The motivation for this repository are the difficulties that the dataset present when we define the Target and Features. One of the problems involve several data leakages.
There are several attempts in kaggle with low metrics particularly when we restrict the training set to features with information before the loan was granted and we want try to improve it:
https://www.kaggle.com/datasets/devanshi23/loan-data-2007-2014/data
We use various data preprocces techniques like SelectKbest with information value, Binning , Up-sampling with Imlearn, One Hot Encoder and Imputers
loan_status (our target) has the followings values:
- Current
- Fully Paid
- Charged Off
- Late (31-120 days)
- In Grace Period
- Does not meet the credit policy. Status:Fully Paid
- Late (16-30 days)
- Default
- Does not meet the credit policy. Status:Charged Off
The main point we must consider is that the values belong to differents moments in the loan life span.

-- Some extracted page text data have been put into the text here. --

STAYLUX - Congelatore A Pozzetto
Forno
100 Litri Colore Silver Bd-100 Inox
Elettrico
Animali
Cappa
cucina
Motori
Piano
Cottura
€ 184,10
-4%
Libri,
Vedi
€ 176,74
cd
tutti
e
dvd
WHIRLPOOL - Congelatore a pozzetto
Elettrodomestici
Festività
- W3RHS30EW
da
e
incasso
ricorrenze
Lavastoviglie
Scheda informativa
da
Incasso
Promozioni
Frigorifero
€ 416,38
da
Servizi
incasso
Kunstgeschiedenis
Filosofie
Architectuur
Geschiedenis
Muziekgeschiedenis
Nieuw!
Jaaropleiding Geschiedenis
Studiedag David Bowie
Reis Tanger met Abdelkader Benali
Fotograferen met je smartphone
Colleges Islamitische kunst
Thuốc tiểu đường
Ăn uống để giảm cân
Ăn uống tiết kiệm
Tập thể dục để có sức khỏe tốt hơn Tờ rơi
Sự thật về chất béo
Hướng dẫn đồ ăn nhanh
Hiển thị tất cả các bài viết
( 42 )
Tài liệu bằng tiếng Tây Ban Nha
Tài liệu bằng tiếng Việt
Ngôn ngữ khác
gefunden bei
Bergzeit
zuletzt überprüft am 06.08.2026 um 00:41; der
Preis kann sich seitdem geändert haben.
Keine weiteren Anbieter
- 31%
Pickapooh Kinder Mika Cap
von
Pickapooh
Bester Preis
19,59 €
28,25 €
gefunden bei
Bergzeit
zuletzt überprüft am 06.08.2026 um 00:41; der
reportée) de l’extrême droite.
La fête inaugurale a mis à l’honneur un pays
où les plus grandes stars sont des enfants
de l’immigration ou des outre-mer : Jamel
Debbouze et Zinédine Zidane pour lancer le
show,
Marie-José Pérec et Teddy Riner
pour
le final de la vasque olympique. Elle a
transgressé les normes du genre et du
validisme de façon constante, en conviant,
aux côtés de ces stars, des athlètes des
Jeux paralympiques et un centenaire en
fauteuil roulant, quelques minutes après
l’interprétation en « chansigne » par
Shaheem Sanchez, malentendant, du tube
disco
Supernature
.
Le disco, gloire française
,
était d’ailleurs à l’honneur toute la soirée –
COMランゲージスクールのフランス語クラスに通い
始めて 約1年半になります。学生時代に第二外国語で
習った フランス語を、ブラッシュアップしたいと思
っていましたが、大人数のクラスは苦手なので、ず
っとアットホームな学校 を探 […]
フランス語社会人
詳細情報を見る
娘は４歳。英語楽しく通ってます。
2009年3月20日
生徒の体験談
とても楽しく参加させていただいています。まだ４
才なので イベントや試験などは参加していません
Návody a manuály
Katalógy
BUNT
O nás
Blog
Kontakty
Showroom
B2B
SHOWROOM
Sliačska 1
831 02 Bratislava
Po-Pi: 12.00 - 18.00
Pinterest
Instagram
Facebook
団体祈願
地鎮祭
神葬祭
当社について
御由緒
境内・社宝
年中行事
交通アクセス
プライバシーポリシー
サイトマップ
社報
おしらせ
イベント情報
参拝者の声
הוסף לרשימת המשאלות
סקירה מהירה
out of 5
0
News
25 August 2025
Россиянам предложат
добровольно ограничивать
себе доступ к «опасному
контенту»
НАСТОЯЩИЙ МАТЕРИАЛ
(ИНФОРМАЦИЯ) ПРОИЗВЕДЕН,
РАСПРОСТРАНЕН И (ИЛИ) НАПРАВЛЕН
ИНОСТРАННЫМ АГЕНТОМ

Those that belong to an end of the Loan:
- Fully Paid
- Charged Off
- Does not meet the credit policy. Status:Fully Paid
- Default
- Does not meet the credit policy. Status:Charged Off
Middle term of a loan:
- Current
- Late (31-120 days)
- Late (16-30 days)
while In Grace Period belongs to the beginning.
On top of this we should consider:
All the loans regardless its end, were previously in time "In Period Grace"
All the loans regardless its end, were previously in time Current and/or Late
"Good loans" (1):
- Fully Paid
"Bad loans" (0):
- Charged Off
- Does not meet the credit policy. Status:Fully Paid
- Default
- Does not meet the credit policy. Status:Charged Off
We just consider ends of loans categorys in the target, and we should consider only features in X_train set that belong before the loan was granted.